As you enter the auditorium, a solitary ‘soul’ (guarded by unnervingly cult-ish hooded figures) possesses the spotlight centre stage. She figuratively and literally carries weight upon her as strips of black mesh, pulled taut by the rest of the cast, suspend from the ceiling. Centred as the focal point of the audience's attention, this poignant installation coincides with the pre-recorded ominous voice, intensifying the oppressive atmosphere on stage. The solo protagonist dances desperately beneath the hanging material, her disjointed movements mirror the repetitive, jarring pounds of the accompanying sound effects. Eventually she is physically restrained; woven into the symbolic textile web, her limbs are bound and she is even blindfolded. The fabric instalment eventually drops to conclude the piece and perhaps even her life. Inspired by traditional Korean concepts, Soul elusively delves into the subject of suicide through an individual's self-destructive desolation.
The next piece in the bill is an abstract quartet of two dancers paired with a duo of trumpeters. An uncanny group contort their bodies, creating deformed shapes beneath layers of mesh fabric, their distorted stretches and sensuality suggestive of the premature movements of fetuses. Their lucidity parallels with amniotic fluid and the mesh bags reflect the amniotic sac. The whole piece is indicative of an extraterrestrial birthing, which although at times becomes a little frenzied and clumsy in its intention, remains experimental and enticing for the spectator. The final image of ripping open the remaining creatures from their sacks as the stage sinks into blackout provokes an emotive sense of mystery and leaves the resolution ambiguous.
As the title infers, there is a distinct sense of togetherness and comradery in the playful piece Common Ground. The aural accompaniment, produced by an on-stage orchestral quartet floods the auditorium with angelic symphonies. The musicians interact with the sextet of dancers heightening the prevailing sense of unity within the work. We witness a picture book of all their individual stories running synchronously as the work eloquently flicks from one eccentric conversation to the next. Choreographically, Common Ground was the most technically detailed work of the night. Fusing game, spoken word and song, the piece toys with the audience and elicits a light-hearted, comedic and inclusive atmosphere.
Three beige lumps adorn the stage, like cryptic molluscs with an 80-denier skin in American Tan or foetal incarnations of Mr Blobby. Bathed in a misty gloaming, they begin to morph and distend as a creaturely soundscape intensifies, a kind of insistent slobbery growl reminiscent of my cat’s 2am emissions, only slightly more sinister. It’s a belter of a beginning for Disaffections’ Alien Man, establishing a strange sensory universe that develops further with breathy trumpet parps from within the rear two writhing blobs, who stand like slimy sentinels as Miia Makila and Chloe Brazinskas emerge in a tangle of limbs from their amniotic pouch. What follows choreographically – jolts of frazzled kinetic energy and twitching feet – could do with a little finessing in order to build on the dramatic potential of the opening.
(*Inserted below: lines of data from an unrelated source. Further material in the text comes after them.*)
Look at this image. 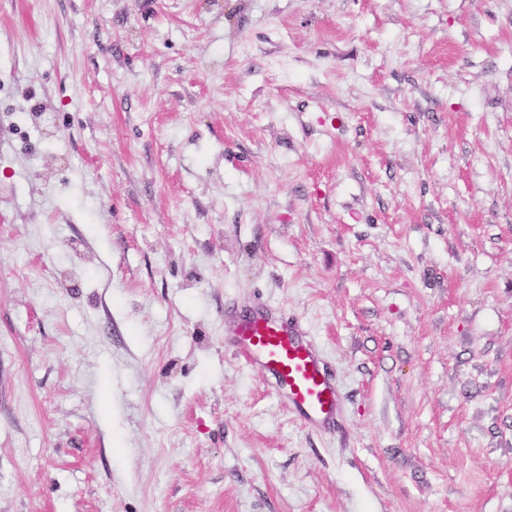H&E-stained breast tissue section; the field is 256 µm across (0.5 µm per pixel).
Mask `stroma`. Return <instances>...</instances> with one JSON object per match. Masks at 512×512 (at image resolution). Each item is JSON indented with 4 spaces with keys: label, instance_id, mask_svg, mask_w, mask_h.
<instances>
[{
    "label": "stroma",
    "instance_id": "1",
    "mask_svg": "<svg viewBox=\"0 0 512 512\" xmlns=\"http://www.w3.org/2000/svg\"><path fill=\"white\" fill-rule=\"evenodd\" d=\"M0 512H512V0H0ZM235 354L271 380L305 424L331 431L342 409L334 376L300 320L258 304L245 314L224 313Z\"/></svg>",
    "mask_w": 512,
    "mask_h": 512
}]
</instances>
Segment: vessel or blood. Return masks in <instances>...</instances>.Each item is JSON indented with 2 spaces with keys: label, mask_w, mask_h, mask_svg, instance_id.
<instances>
[{
  "label": "vessel or blood",
  "mask_w": 512,
  "mask_h": 512,
  "mask_svg": "<svg viewBox=\"0 0 512 512\" xmlns=\"http://www.w3.org/2000/svg\"><path fill=\"white\" fill-rule=\"evenodd\" d=\"M224 330L237 357L271 380L302 422L335 428L342 396L298 318L260 304L244 314L225 312Z\"/></svg>",
  "instance_id": "b4317fda"
}]
</instances>
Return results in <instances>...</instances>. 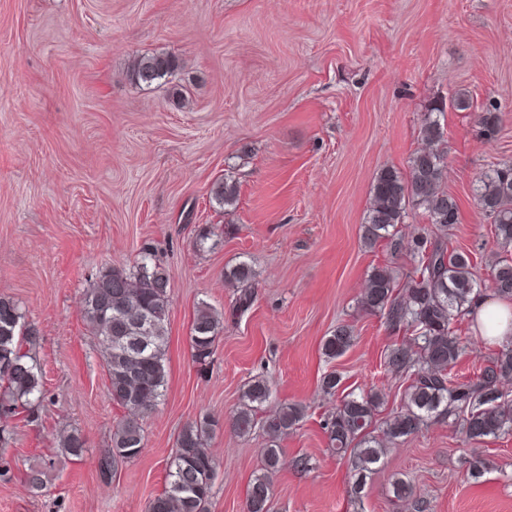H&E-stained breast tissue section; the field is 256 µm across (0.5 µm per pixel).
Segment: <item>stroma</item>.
Here are the masks:
<instances>
[{"instance_id":"1","label":"stroma","mask_w":512,"mask_h":512,"mask_svg":"<svg viewBox=\"0 0 512 512\" xmlns=\"http://www.w3.org/2000/svg\"><path fill=\"white\" fill-rule=\"evenodd\" d=\"M146 53L177 55L182 68L135 83L131 64ZM460 93L473 108L450 107ZM438 103L444 185L460 203L448 242L485 281L504 251L473 187L512 164V0H0V296L37 331L45 394L36 422L0 429V512H146L179 431L204 412L218 421L207 440L218 464L209 512H245L265 437L238 436L229 419L257 377L272 383L274 402L305 408L281 443L275 512H416L419 499L424 512H512V435L471 443L432 422L390 446L355 495L349 460L323 427L350 392L381 391L383 418L400 403L384 354L403 335L358 299L373 268L401 274L410 261L365 248L360 228L376 174L408 173ZM492 104L502 122L488 141L476 116ZM226 179L239 196L222 207L212 189ZM204 229L214 236L200 250ZM146 248L170 280L168 379L143 420L141 454L107 482L95 460L123 410L107 395L84 294ZM242 260L257 288L244 313L224 281ZM202 301L223 321L203 367L189 345ZM340 324L355 342L330 359L322 344ZM458 334L453 373L465 381L498 347L467 319ZM332 370L341 382L330 395L322 377ZM61 428L84 436L83 460L49 441ZM475 453L488 463L476 481L466 465ZM31 467L47 472L37 491L22 481ZM398 478L414 497H395Z\"/></svg>"}]
</instances>
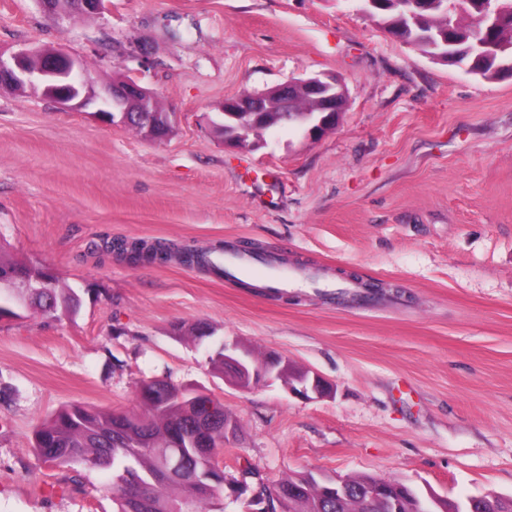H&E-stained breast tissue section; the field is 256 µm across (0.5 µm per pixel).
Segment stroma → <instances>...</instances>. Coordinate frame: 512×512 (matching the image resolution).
<instances>
[{
	"label": "stroma",
	"instance_id": "stroma-1",
	"mask_svg": "<svg viewBox=\"0 0 512 512\" xmlns=\"http://www.w3.org/2000/svg\"><path fill=\"white\" fill-rule=\"evenodd\" d=\"M59 45L97 83L137 78L177 124L154 142L0 89V253L84 293L73 318L0 320V512H115L108 473L42 463L33 434L68 405L144 413L154 377L223 404L226 477L512 497V77L434 61L356 0H111L66 19L0 0L1 52ZM137 46L147 66L127 59ZM323 73L348 98L319 138L283 127L252 151L214 131L224 99ZM107 240L221 244L299 279L251 288ZM221 341L333 391L232 386L208 363Z\"/></svg>",
	"mask_w": 512,
	"mask_h": 512
}]
</instances>
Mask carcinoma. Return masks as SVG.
<instances>
[{
	"instance_id": "obj_1",
	"label": "carcinoma",
	"mask_w": 512,
	"mask_h": 512,
	"mask_svg": "<svg viewBox=\"0 0 512 512\" xmlns=\"http://www.w3.org/2000/svg\"><path fill=\"white\" fill-rule=\"evenodd\" d=\"M482 0H461L455 13V45L450 48L452 64H463L469 72L483 79H493L500 68L512 65V24L498 29H483L478 24ZM421 24L426 29L448 33V14L434 5V0L419 2ZM385 29H395L409 46L427 54L438 52L434 43L419 36V29L399 22L398 9L374 15ZM496 39L502 51L488 60L476 55V41ZM310 107L299 99L294 111L274 116L279 127L306 129L304 110ZM19 273L39 281L25 309L12 313L19 318L33 311L50 318L73 317L82 306L79 292L61 282L55 275L22 261L0 257V281ZM139 398L145 414L103 413L82 406L59 410L51 421L34 431L33 451L44 463L58 467L85 464L112 471V481L105 490L118 505V512H214L213 505L224 501L225 493L253 492V498L266 501L277 510L282 500L291 498L299 505L297 512H390L391 502L397 501L400 512H422L426 496L395 480H386L390 500L367 507L360 493L368 476L346 478L347 492L340 497L327 493L326 484L302 483V477L282 480L277 490L267 492L258 469L243 470V479L226 482L224 472L213 468L212 462L224 449V413L218 419L202 425L198 402L204 395L190 396L164 378L141 382ZM187 459V466L174 473L164 471V461L173 450ZM489 512L490 505L481 499L466 498L448 504L450 512Z\"/></svg>"
}]
</instances>
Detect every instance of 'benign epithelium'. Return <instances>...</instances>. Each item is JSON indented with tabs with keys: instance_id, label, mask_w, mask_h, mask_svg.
I'll return each mask as SVG.
<instances>
[{
	"instance_id": "7a95c632",
	"label": "benign epithelium",
	"mask_w": 512,
	"mask_h": 512,
	"mask_svg": "<svg viewBox=\"0 0 512 512\" xmlns=\"http://www.w3.org/2000/svg\"><path fill=\"white\" fill-rule=\"evenodd\" d=\"M40 2L46 10L61 18L71 13L99 15L109 10V0H69L65 8L60 7L57 0ZM6 85L39 92L64 111L85 112L90 109L99 120L112 125H128L132 112L163 111L156 93L127 75L112 80L110 84L98 85L88 74L83 61L64 47L39 49L33 53L22 51L8 59L0 53V88ZM298 97H309L316 103L307 136L317 138L336 126L347 99V87L344 79L335 74L293 79L262 92L245 91L228 98L219 106V112L232 118L244 112L253 126L264 119L266 113L291 111L293 100ZM224 144L257 150L266 146L267 141L254 132L244 130L225 137ZM12 287L17 289L14 300L0 299V311L11 310L14 305L26 302L35 284L20 275L12 279ZM224 368L244 380H258L267 385L281 383L289 393L304 399L319 397L327 391L323 379L308 370L300 372L295 382H285L288 360L272 356L257 363L247 350L236 343H224Z\"/></svg>"
}]
</instances>
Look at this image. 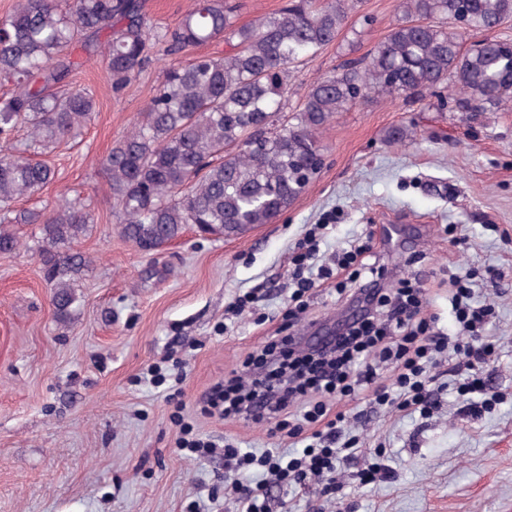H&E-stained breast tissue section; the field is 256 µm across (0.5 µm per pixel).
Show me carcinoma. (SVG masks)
<instances>
[{
    "label": "carcinoma",
    "instance_id": "carcinoma-1",
    "mask_svg": "<svg viewBox=\"0 0 512 512\" xmlns=\"http://www.w3.org/2000/svg\"><path fill=\"white\" fill-rule=\"evenodd\" d=\"M358 0H288L277 13L236 23L234 0H193L172 28L148 26L143 0H18L0 19V253L18 249L10 224L32 223L14 204L53 183L57 174L27 156L77 134L96 109L92 92L57 90L80 66L75 48L103 57L116 90L153 57L167 60L222 37V56L167 64L142 119L99 164L109 175L123 234L139 246L165 243L193 224L207 234L237 236L271 224L320 171L318 131L338 112L373 95L423 100L448 87L480 107L512 100L506 41L484 37L512 18V0H405L404 18L364 60L320 76L295 109L288 86L297 66L334 43ZM463 9L469 29L444 20ZM28 143L11 144L16 129ZM77 200L61 199L40 224L38 257L54 288L56 318L66 324L89 261L73 243L93 223Z\"/></svg>",
    "mask_w": 512,
    "mask_h": 512
}]
</instances>
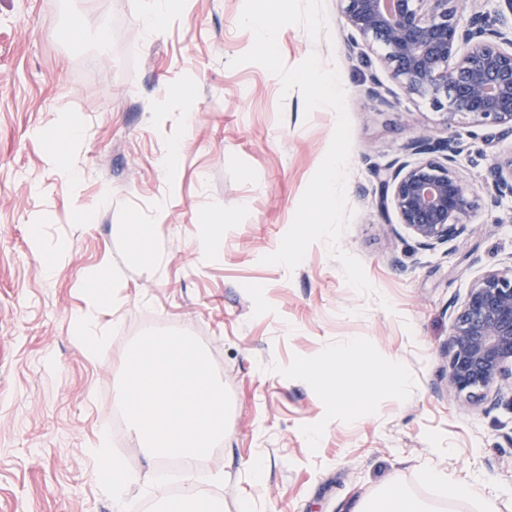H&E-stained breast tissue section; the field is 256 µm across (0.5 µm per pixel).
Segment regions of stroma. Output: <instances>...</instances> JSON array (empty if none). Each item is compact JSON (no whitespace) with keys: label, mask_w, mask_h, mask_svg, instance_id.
<instances>
[{"label":"stroma","mask_w":512,"mask_h":512,"mask_svg":"<svg viewBox=\"0 0 512 512\" xmlns=\"http://www.w3.org/2000/svg\"><path fill=\"white\" fill-rule=\"evenodd\" d=\"M243 2L177 0L152 34V0H0V512H114L99 476L107 459L91 447L119 411L126 349L146 320L195 335L231 396L208 467L177 475L193 487L186 505L353 512L394 480L430 512H482L479 499L449 502L429 479L440 471L478 481L512 512V407L466 402L447 382L455 311L482 275L512 272V196L492 198L489 179L512 158V136L487 141L469 119L405 94L380 61L349 51L340 2L325 0L318 41L289 25L277 44L287 66L314 51L340 75L354 216L339 247L372 290L348 286L324 241L294 271L262 264L336 115L306 112L260 65L233 66L253 43ZM183 85L192 107L176 94ZM419 129L464 144L455 171L477 195L465 235L432 249L395 210L379 213L375 194L376 171L416 163L405 146ZM57 152L70 171L49 164ZM121 224L141 226L145 245L114 234ZM209 224L221 231L204 255ZM94 288L106 303L91 305ZM90 309L109 359L78 337ZM348 343L358 365H334ZM313 363L345 386L309 382ZM129 444L139 482L125 512H170L161 457Z\"/></svg>","instance_id":"obj_1"}]
</instances>
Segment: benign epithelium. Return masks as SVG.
<instances>
[{
    "label": "benign epithelium",
    "mask_w": 512,
    "mask_h": 512,
    "mask_svg": "<svg viewBox=\"0 0 512 512\" xmlns=\"http://www.w3.org/2000/svg\"><path fill=\"white\" fill-rule=\"evenodd\" d=\"M469 0H340L348 43L361 58L377 45L390 77L407 94L448 117L462 115L512 135V0L494 13ZM508 48H503V45ZM429 159L394 163L378 182L380 208L393 207L419 244L464 236L475 191L454 173L463 152L423 130L406 146ZM494 196L512 195V161L489 170ZM448 388L471 402L493 397L512 405V275L488 273L468 291L448 338Z\"/></svg>",
    "instance_id": "obj_1"
}]
</instances>
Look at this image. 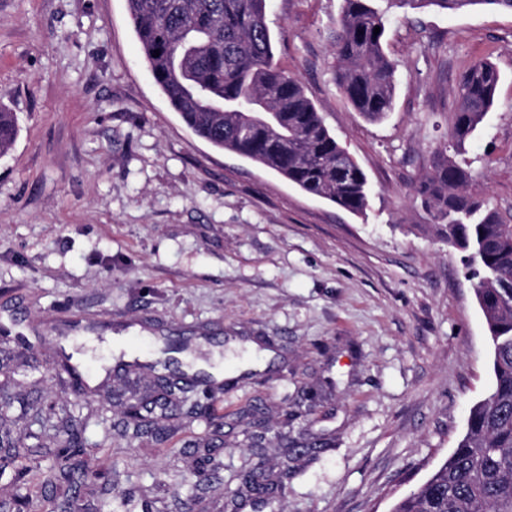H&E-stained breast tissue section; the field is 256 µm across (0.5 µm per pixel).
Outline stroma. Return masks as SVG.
I'll use <instances>...</instances> for the list:
<instances>
[{
	"label": "stroma",
	"mask_w": 512,
	"mask_h": 512,
	"mask_svg": "<svg viewBox=\"0 0 512 512\" xmlns=\"http://www.w3.org/2000/svg\"><path fill=\"white\" fill-rule=\"evenodd\" d=\"M341 0H267L276 61L365 171L356 216L238 154L213 148L149 72L126 0H0V107L16 141L0 158V390L71 414L92 464L87 512H389L466 431L491 385L487 328L459 254L413 199L448 141L461 71L486 58L497 104L471 140L476 190L512 214V13L392 15L394 109L365 120L333 81ZM223 370L207 414L167 420L159 444L126 432L162 342ZM72 356L90 387L75 396ZM19 408L0 435L25 453L0 471L24 494L54 457ZM213 443L219 469L196 485ZM262 463L268 500L242 473Z\"/></svg>",
	"instance_id": "35a3bbf8"
}]
</instances>
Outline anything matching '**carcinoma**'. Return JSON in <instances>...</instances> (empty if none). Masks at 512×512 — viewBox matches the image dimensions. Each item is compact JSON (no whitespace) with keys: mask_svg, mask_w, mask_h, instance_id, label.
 I'll list each match as a JSON object with an SVG mask.
<instances>
[{"mask_svg":"<svg viewBox=\"0 0 512 512\" xmlns=\"http://www.w3.org/2000/svg\"><path fill=\"white\" fill-rule=\"evenodd\" d=\"M131 20L156 84L197 136L282 176L307 194L353 215L365 213L364 171L325 125L300 82L274 62L267 0H127ZM332 45L337 88L366 119L394 109L397 65L383 49L389 15L397 10L458 13L475 8L512 12V0H342ZM380 33L373 34L375 27ZM159 56H154V51ZM500 72L488 59L461 73L448 143L467 144L495 105ZM18 134L16 114L0 108V158ZM471 164L435 150L416 192L440 237L461 254L490 342L492 384L469 410L467 430L443 463L391 512H512V224L475 194ZM194 383L172 381L171 412L185 405ZM30 421L55 437L78 438L73 424L32 409ZM133 433L164 437L156 420L128 421ZM59 477L71 492L83 459L65 450ZM24 468L20 477L40 507L64 512L71 497L49 493Z\"/></svg>","mask_w":512,"mask_h":512,"instance_id":"carcinoma-1","label":"carcinoma"}]
</instances>
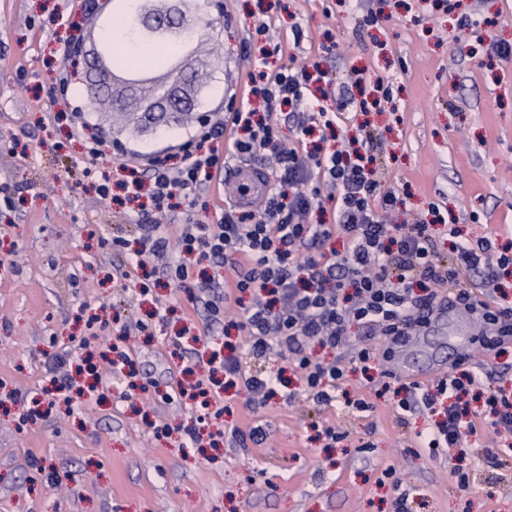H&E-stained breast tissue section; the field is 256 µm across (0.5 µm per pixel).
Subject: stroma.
Segmentation results:
<instances>
[{"label":"stroma","instance_id":"35a3bbf8","mask_svg":"<svg viewBox=\"0 0 512 512\" xmlns=\"http://www.w3.org/2000/svg\"><path fill=\"white\" fill-rule=\"evenodd\" d=\"M370 11L379 24L362 23ZM263 23L279 36L281 54L262 56L254 32ZM71 24L100 45L109 17L92 15L85 0H0V194L14 201L0 208V254L12 258L0 266V512H512V436L481 429L465 450L433 455L420 438L435 414H401L358 373L345 388L372 410L351 415L304 394L291 405L278 397L254 406L230 389L229 411L210 430L260 425L263 443L191 446L193 403L157 393L177 389L182 328L198 336L196 350L223 342L225 323L208 321L197 294L202 277L225 271L204 260L185 287L160 285L146 296L139 271L117 284L113 268L124 257L112 238L135 240L141 215L95 192L98 162L67 117L83 111L104 131L102 163L116 181L129 152L185 138L198 123L145 130L136 113L91 106L81 81L59 91ZM494 39L512 44V0H224V25L203 47L218 63L201 108L224 109L244 86L249 60L266 59L270 72L319 63L331 80L325 105L336 136L369 137L382 183L400 199L395 217L429 224L445 258L452 224L472 238L512 241V61L490 57ZM358 73L388 85L392 106L337 109ZM207 201L176 210L166 237L176 239L187 221L217 223L223 185L211 184ZM160 303L170 309L165 323L124 342L146 392L125 400L118 379L101 401L26 420L53 355L71 348L72 337L93 330L113 343L129 317ZM470 358L483 388L512 392V356L474 348ZM156 423L168 434L155 436ZM328 426L347 433L333 448L318 437ZM460 467L470 474L465 489ZM388 468L394 479L384 477Z\"/></svg>","mask_w":512,"mask_h":512}]
</instances>
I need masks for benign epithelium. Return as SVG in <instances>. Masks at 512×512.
<instances>
[{
  "label": "benign epithelium",
  "mask_w": 512,
  "mask_h": 512,
  "mask_svg": "<svg viewBox=\"0 0 512 512\" xmlns=\"http://www.w3.org/2000/svg\"><path fill=\"white\" fill-rule=\"evenodd\" d=\"M223 19L222 0H138L130 23L132 33L173 41L179 51L166 73L157 76L150 71H115L97 46L90 51L74 48L85 65L88 102L107 98L114 112H124L133 104L145 128L176 125L181 116L196 111L205 88L201 73L211 61L200 54L202 31L223 24Z\"/></svg>",
  "instance_id": "1"
}]
</instances>
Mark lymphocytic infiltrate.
<instances>
[{
    "label": "lymphocytic infiltrate",
    "instance_id": "lymphocytic-infiltrate-1",
    "mask_svg": "<svg viewBox=\"0 0 512 512\" xmlns=\"http://www.w3.org/2000/svg\"><path fill=\"white\" fill-rule=\"evenodd\" d=\"M314 74L309 65L281 68L261 84L252 85L249 98L238 107L216 113L214 121L173 144L172 154L136 153L126 188L133 197L147 195L153 210L171 208L173 201L196 205L224 154L215 139L224 131L235 134L233 152L242 156L273 153L276 186L251 209L225 208L213 225L184 224L177 243H170L159 224L145 218L140 225V247L128 261L135 268L162 273L169 284L184 286L190 279L185 262L197 253L224 267L239 294L248 296L237 326L248 336L246 348L213 347L209 362L223 380H197L174 396L199 401L197 424L190 428L192 444H200V429L208 413L222 415L223 385L241 387L250 401L266 404L281 396L293 399L292 381H300L304 393L322 405L343 400L354 413L370 410L364 399H341L347 364L362 372L376 371L402 346L404 336L421 324L442 293H449L455 308L478 317L490 326L482 341L488 350L512 344V303L490 307L476 300L463 282L465 275L479 276L483 287L499 290L501 272L512 269V249L496 246L490 238L463 237L450 227L452 262L437 253L429 227L412 224L405 231H390L381 211L396 203L393 191L383 190L373 166V156L352 154L350 144L308 160L279 137V111L290 106L293 123L301 133L328 124L326 109L309 100ZM331 203V221L310 224L306 216L313 205ZM348 238L345 252L329 250L334 236ZM379 329L386 345L376 351L366 344H351L350 324ZM95 336L81 337L73 358L54 355L47 372L48 385L32 397L29 417L42 406L71 403L107 388L103 364L119 368L123 377L136 374V361L121 351L116 357L94 356ZM278 355L288 357L287 367L252 372L249 360ZM477 382L472 369L440 373L434 391L407 384L398 401L401 411L413 413L432 408L446 397L444 417L423 437L430 451L460 447L465 436L476 433L468 418L466 397Z\"/></svg>",
    "mask_w": 512,
    "mask_h": 512
}]
</instances>
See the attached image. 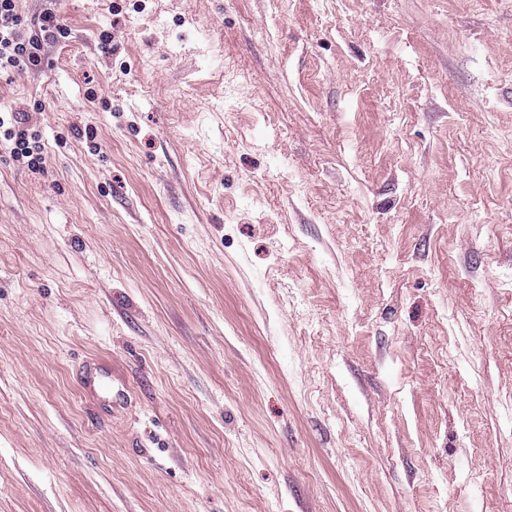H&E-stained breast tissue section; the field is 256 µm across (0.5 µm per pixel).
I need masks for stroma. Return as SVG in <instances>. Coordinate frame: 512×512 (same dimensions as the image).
Instances as JSON below:
<instances>
[{"label": "stroma", "instance_id": "1", "mask_svg": "<svg viewBox=\"0 0 512 512\" xmlns=\"http://www.w3.org/2000/svg\"><path fill=\"white\" fill-rule=\"evenodd\" d=\"M18 8L0 512H512V0ZM17 0H0V73L22 74L36 71L49 47L69 37V29L53 12L25 23L18 13ZM24 113L0 108V128L7 127L4 136L6 140L13 141L10 155L14 160L23 161L32 170H40L46 161L44 145L35 136L31 137L34 141L30 143L28 129L23 126L28 120ZM101 363L93 358L84 360L77 370V382L80 391L86 396H93L96 390L106 391L111 389L112 380L103 376Z\"/></svg>", "mask_w": 512, "mask_h": 512}]
</instances>
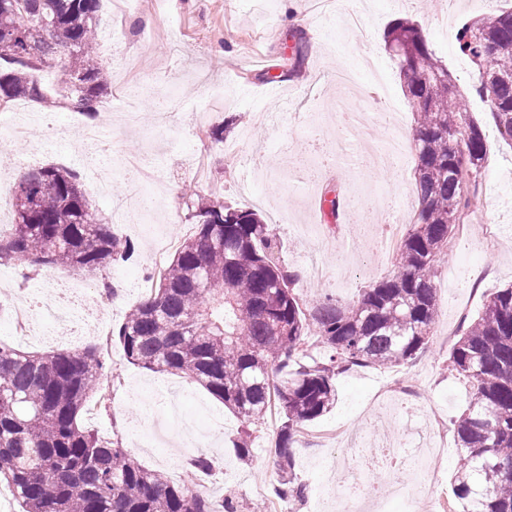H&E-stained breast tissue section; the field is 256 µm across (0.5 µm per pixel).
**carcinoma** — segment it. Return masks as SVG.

Follow Through Collective’s Common Ground, for six dancers and four musicians, is permeated with a sense of playful idealism and a Tanztheater aesthetic that encompasses a spectrum of tonal shifts from abstraction to confessional spoken word, from full-bodied ensemble jolliness to the disorientating discomfort of physical exchanges. A dancer picks her way across a patch of astro-turf, gazing admiringly at her cursively pointed feet, but an almost tender intermingling with another figure soon sours into a grasping bout of foot fetishism. A lilting waltz for a man and woman in a long floral dress (very Pina) becomes a spirited game of identity for all performers. It’s the most coherent and technically confident piece of the evening – choreographer Greta Gauhe is one to watch.
Yeonsoo Do’s Soul explores suicidal themes with a definite sense of dread. She begins as a hunched figure on the ground, ominously covered by a spire of six black fabric strands held by an impassive ensemble in wimples. Accompanied by an abrasive score of clock ticks and racing heartbeats, Do is a compelling presence and her physical language of pounding anguish occasionally modulates into more lyrical skeins of motion – a promise of richer emotionality that could, if developed, reach effectively beyond the footlights.